"3-bis. Le minusvalenze realizzate ai sensi dell'articolo 101 sulle azioni, quote e strumenti finanziari similari alle azioni che non possiedono i requisiti di cui all'articolo 87 non rilevano fino a concorrenza dell'importo non imponibile dei dividendi, ovvero dei loro acconti, percepiti nei trentasei mesi precedenti il realizzo.
Tale disposizione si applica anche alle differenze negative tra i ricavi dei beni di cui all'articolo 85, comma 1, lettere c) e d), e i relativi costi.
3-ter. Le disposizioni del comma 3-bis si applicano con riferimento alle azioni, quote e strumenti finanziari similari alle azioni acquisite nei trentasei mesi precedenti il realizzo, sempre che soddisfino i requisiti per l'esenzione di cui alle lettere c) e d) del comma 1 dell'articolo 87.
3-quater. Resta ferma l'applicazione dell' articolo 37-bis del decreto del Presidente della Repubblica 29 settembre 1973, n. 600 , anche con riferimento ai differenziali negativi di natura finanziaria derivanti da operazioni iniziate nel periodo d'imposta o in quello precedente sulle azioni, quote e strumenti finanziari similari alle azioni di cui al comma 3-bis".

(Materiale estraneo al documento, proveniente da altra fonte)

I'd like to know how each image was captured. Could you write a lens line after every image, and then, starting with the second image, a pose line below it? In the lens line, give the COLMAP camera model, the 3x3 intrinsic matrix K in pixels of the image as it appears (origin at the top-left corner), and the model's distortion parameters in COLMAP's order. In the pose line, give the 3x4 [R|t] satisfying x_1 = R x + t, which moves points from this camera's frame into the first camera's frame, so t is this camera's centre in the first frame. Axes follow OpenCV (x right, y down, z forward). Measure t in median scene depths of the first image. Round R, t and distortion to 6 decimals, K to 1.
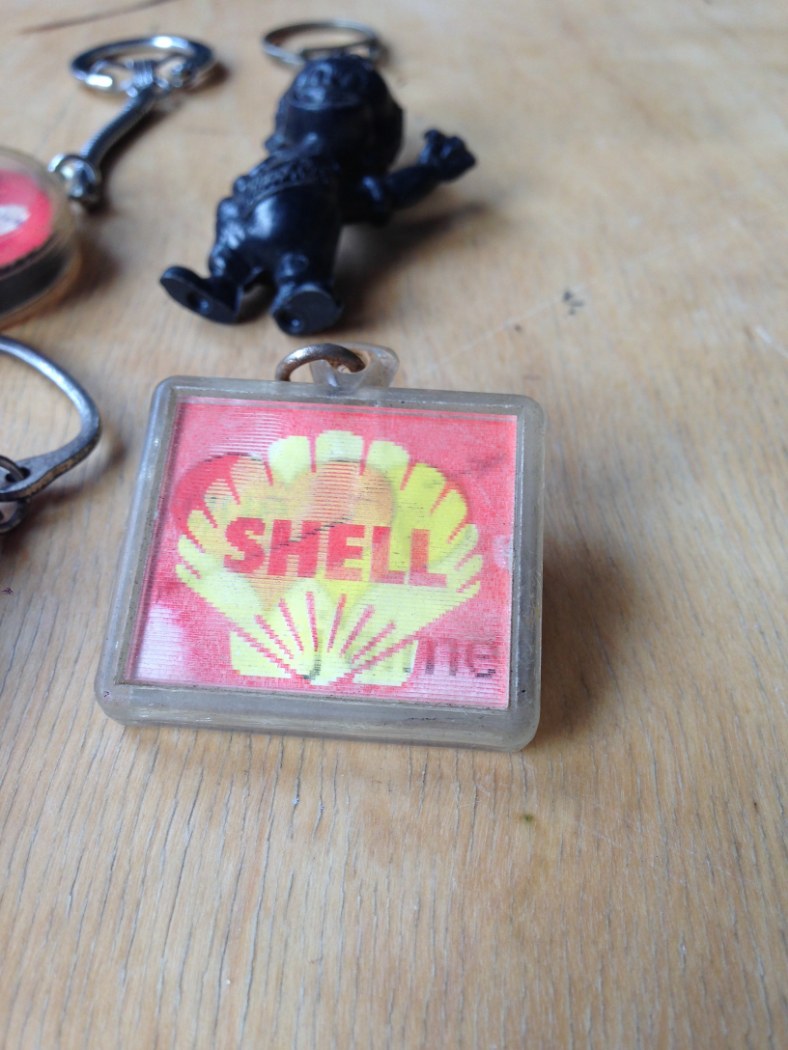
lens RADIAL K [[1010.7, 0, 383.5], [0, 1010.7, 525.3], [0, 0, 1]] dist [0.090952, -0.259039]
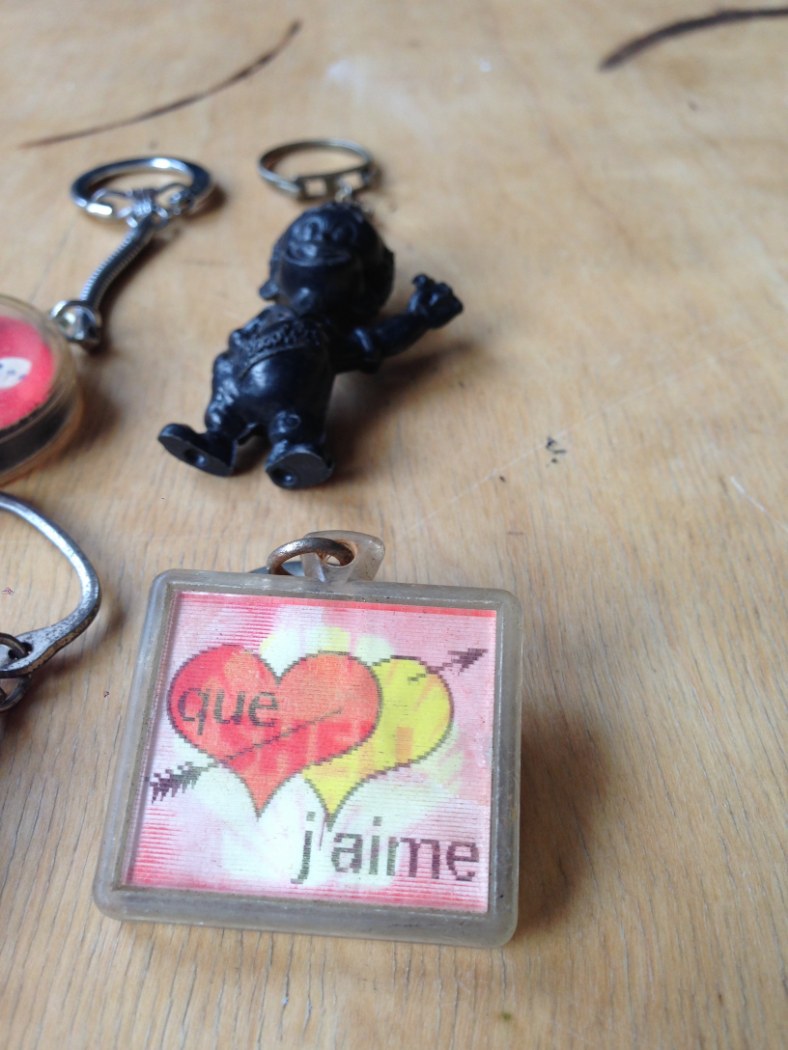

2. Le disposizioni di cui al comma 1 si applicano alle minusvalenze e alle differenze negative realizzate a decorrere dal 1° gennaio 2006.
3. Relativamente alle minusvalenze e alle differenze negative di cui al comma 1, di ammontare superiore a 50.000 euro, derivanti da operazioni su azioni o altri titoli negoziati, anche a seguito di piu' operazioni, in mercati regolamentati italiani o esteri e realizzate a decorrere dal periodo d'imposta cui si applicano le disposizioni del decreto legislativo 12 dicembre 2003, n. 344 , il contribuente comunica all'Agenzia delle entrate i dati e le notizie necessari al fine di consentire l'accertamento della conformita' delle relative operazioni alle disposizioni dell' articolo 37-bis del decreto del Presidente della Repubblica 29 settembre 1973, n. 600 .
Con provvedimento del direttore dell'Agenzia delle entrate sono stabiliti i dati e le notizie oggetto delle comunicazioni, nonche' le procedure e i termini delle stesse. ((PERIODO SOPPRESSO DAL D.L. 2 MARZO 2012, N. 16, CONVERTITO, CON MODIFICAZIONI, DALLA L. 26 APRILE 2012, N. 44)) .
4. Ai fini del versamento degli acconti delle imposte sui redditi e dell'imposta regionale sulle attivita' produttive relativi al periodo di imposta che ha inizio a decorre dal 1° gennaio 2006, gli acconti sono calcolati assumendo come imposte del periodo precedente quelle che si sarebbero determinate tenendo conto delle disposizioni del presente articolo.